Anno 135 - Ottobre 2023Scopri di più
L’immane disastro della diga del Vajont
Sante Beltramelli
Ore 22,39 di mercoledì 9 ottobre 1963: l’immane disastro della diga del Vajont. Sessant’anni fa… Per rispetto alle vittime, agli abitanti e al territorio, nonché ai numerosissimi emigranti bellunesi e friulani nel mondo, anche noi diamo un piccolo contributo alla “memoria” dello sconvolgente avvenimento che sessant’anni fa distrusse Longarone (in Veneto) causando 1.910 vittime e danneggiò e isolò Erto e Casso (adesso uniti in unico Comune, in Friuli, ora provincia di Pordenone; allora provincia di Udine), anche lì facendo scomparire alcune frazioni con i loro abitanti. Il nostro approccio non è tecnico, politico o ambientale, ma vuole essere esperienziale, avendo potuto recentemente visitare la famosa diga, accessibile esclusivamente e in forma sicura e protetta, accedendo dal lato friulano; di fatto camminando – prima che in cima al manufatto – sopra l’immane frana di 300 milioni di metri cubi di montagna che precipitandosi nel lago artificiale generò l’onda mortale che seppellì interi paesi e frazioni, permanentemente modificando un intero territorio a cavallo di due Regioni.

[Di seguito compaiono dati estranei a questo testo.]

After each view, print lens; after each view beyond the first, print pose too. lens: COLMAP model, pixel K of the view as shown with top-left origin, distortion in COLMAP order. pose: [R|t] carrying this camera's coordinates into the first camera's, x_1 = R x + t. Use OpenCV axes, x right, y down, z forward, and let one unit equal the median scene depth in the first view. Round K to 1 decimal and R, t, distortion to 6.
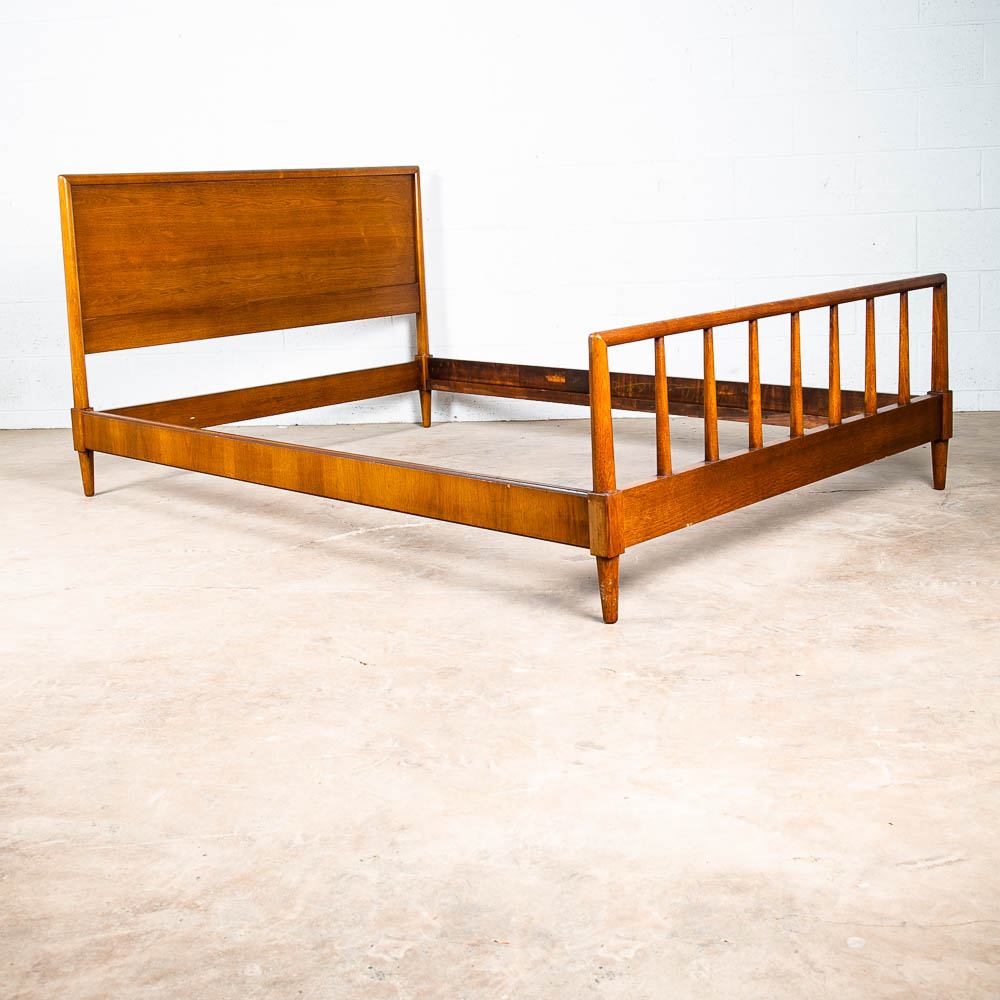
lens RADIAL K [[1452.7, 0, 508.0], [0, 1452.7, 484.7], [0, 0, 1]] dist [-0.030921, 0.000000]
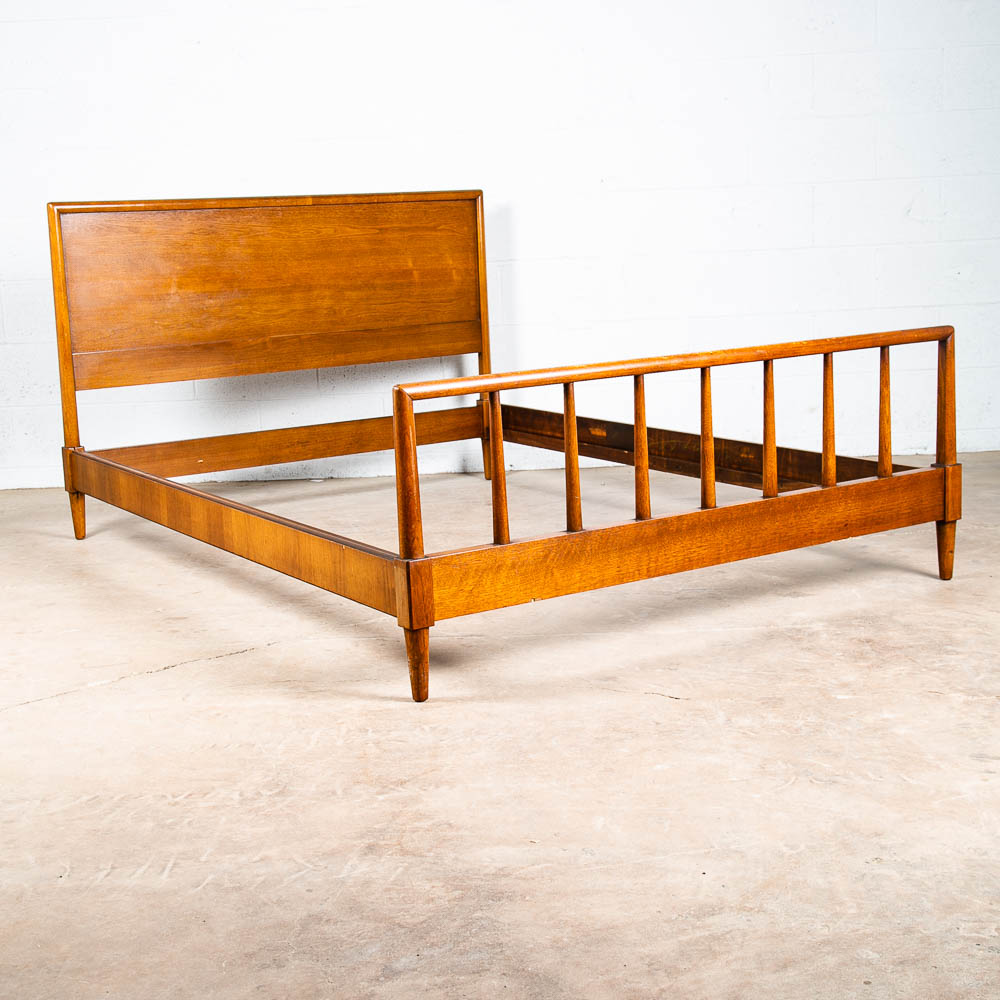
lens RADIAL K [[1648.6, 0, 531.1], [0, 1648.6, 637.8], [0, 0, 1]] dist [-0.043991, 0.000000]
pose [[0.974878, 0.060229, -0.214443, 0.230907], [-0.047407, 0.996794, 0.064447, -0.010218], [0.217637, -0.052661, 0.974608, -0.006990]]
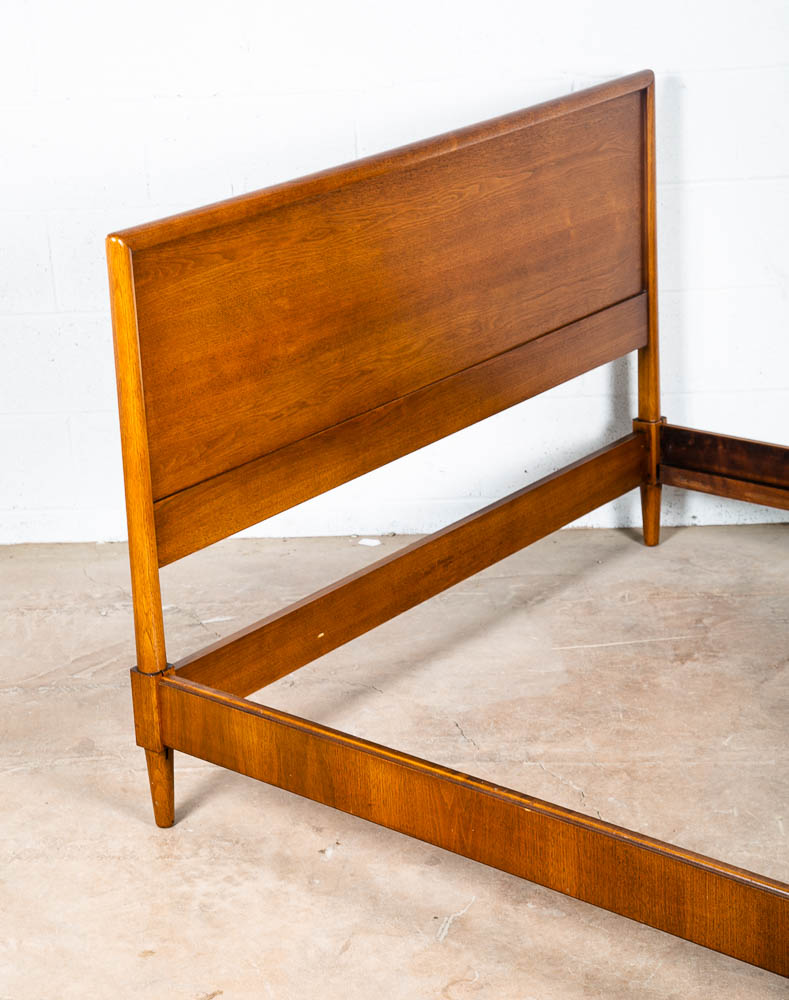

Memoria che passa attraverso il vissuto della gente
Non c’erano i mezzi di comunicazione rapida che abbiamo oggi, per cui – giovedì mattina 10 ottobre 1963 – le prime notizie arrivarono con il giornale radio delle 6,30. Mi ero alzato presto perché erano gli ultimi giorni di lavoro allo zuccherificio di Pontelongo (Padova), dove iniziavo alle 7,30 dopo quattordici chilometri di bicicletta. Il successivo lunedì sarei per la prima volta entrato all’Istituto Tecnico Agrario di Padova, dopo un’estate particolarmente impegnativa e importante. Dal giornale radio delle 7,30 e per tutto il giorno gli aggiornamenti si succedettero senza sosta in un crescendo di tragicità. I giornali della sera riuscirono a documentare il disastro lo stesso giovedì, mentre la gran parte della stampa ne diede notizia a partire dal venerdì 11 ottobre. Le dimensioni della tragedia assunsero da subito numeri da incubo e l’incredulità un po’ alla volta divenne consapevolezza da parte non solo degli italiani, ma di tutto il mondo. Tanti, e poi tanti, i volontari che da ogni parte desideravano recarsi in aiuto, nonostante le oggettive difficoltà e i pericoli anche di epidemie e infezioni. Molti emigrati ritornarono per incontrare i loro morti.
Cosa rimane dopo sessant’anni?
Longarone è stata completamente ricostruita, con la nuova chiesa - ben visibile dalla Statale 51 di Alemagna - progettata da Giovanni Michelucci. Erto nuova con il Centro Visite del Parco Naturale Regionale delle Dolomiti Friulane è uno tra i più importanti e completi siti di documentazione sul disastro del Vajont. A Casso il “nuovo spazio di Casso” è un centro sperimentale per la cultura contemporanea della montagna e del paesaggio. Per dire delle realtà più significative, poiché parecchie altre ve ne sono distribuite nel territorio. Ma nessuno meglio delle guide volontarie dei gruppi in visita che partono dall’area della Chiesetta della Memoria sul lato friulano può assicurare la “contemporaneità” e “contestualità” di una narrazione viva, che coinvolge la gente e non manca di suscitare interesse anche ai bambini, a loro modo partecipi di una vicenda che si spera non debbano mai sentire al presente, ma solo al passato: “fu”. Sì, perché – come ci diceva la solerte guida del nostro gruppo – probabilmente entro qualche decennio la stessa diga di calcestruzzo armato, ora di proprietà dell’ENEL, verrà smantellata poiché presenta segni di deterioramento, e quindi mancherà anche “l’oggetto” della memoria, che si dovrà sempre più coltivare nell’intelligenza, nell’animo e nel cuore delle generazioni che verranno. Perché anche la morte di tanti bambini – nell’immane tragedia - parecchi nel ventre delle loro mamme, non sia avvenuta invano.